▶ _TASK DESCRIPTION_
Return each line exactly, from the one that has "Motorista abandona caminhão em" through the end of the entries, both ends included. Pictures do not belong.

[Page images and extracted text]
▼
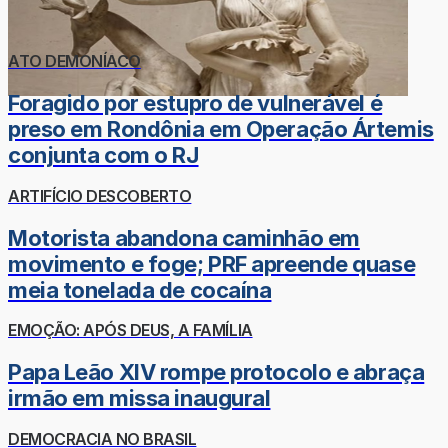
ATO DEMONÍACO
Foragido por estupro de vulnerável é
preso em Rondônia em Operação Ártemis
conjunta com o RJ
ARTIFÍCIO DESCOBERTO
Motorista abandona caminhão em
movimento e foge; PRF apreende quase
meia tonelada de cocaína
EMOÇÃO: APÓS DEUS, A FAMÍLIA
Papa Leão XIV rompe protocolo e abraça
irmão em missa inaugural
DEMOCRACIA NO BRASIL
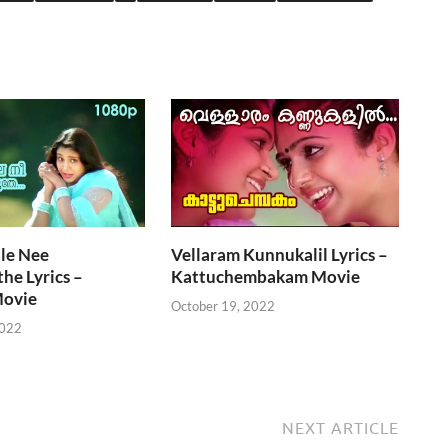
le Nee
Vellaram Kunnukalil Lyrics –
he Lyrics –
Kattuchembakam Movie
ovie
October 19, 2022
2022
NEXT ARTICLE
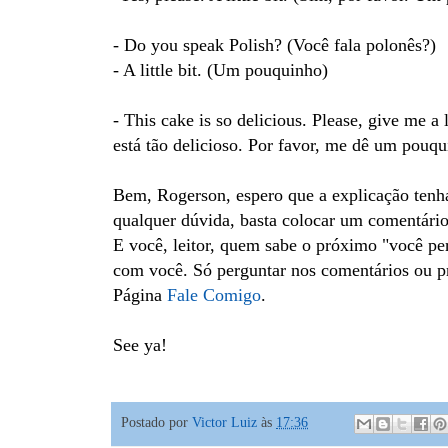
- Do you speak Polish? (Você fala polonês?)
- A little bit. (Um pouquinho)
- This cake is so delicious. Please, give me a l
está tão delicioso. Por favor, me dê um pouq
Bem, Rogerson, espero que a explicação tenha 
qualquer dúvida, basta colocar um comentário
E você, leitor, quem sabe o próximo "você pe
com você. Só perguntar nos comentários ou p
Página
Fale Comigo
.
See ya!
Postado por
Victor Luiz
às
17:36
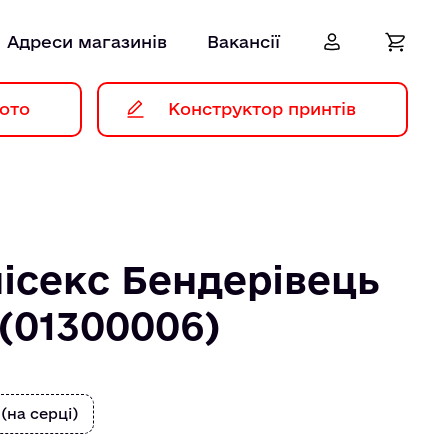
Адреси магазинів
Вакансії
ото
Конструктор принтів
ісекс Бендерівець
(01300006)
 (на серці)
▲
▶ _TASK OUTPUT_
Motorista abandona caminhão em
movimento e foge; PRF apreende quase
meia tonelada de cocaína
EMOÇÃO: APÓS DEUS, A FAMÍLIA
Papa Leão XIV rompe protocolo e abraça
irmão em missa inaugural
DEMOCRACIA NO BRASIL
le Nee
Vellaram Kunnukalil Lyrics –
he Lyrics –
Kattuchembakam Movie
ovie
October 19, 2022
2022
NEXT ARTICLE
- Do you speak Polish? (Você fala polonês?)
- A little bit. (Um pouquinho)
- This cake is so delicious. Please, give me a l
está tão delicioso. Por favor, me dê um pouq
Bem, Rogerson, espero que a explicação tenha 
qualquer dúvida, basta colocar um comentário
E você, leitor, quem sabe o próximo "você pe
com você. Só perguntar nos comentários ou p
Página
Fale Comigo
.
See ya!
Postado por
Victor Luiz
às
17:36
Адреси магазинів
Вакансії
ото
Конструктор принтів
ісекс Бендерівець
(01300006)
 (на серці)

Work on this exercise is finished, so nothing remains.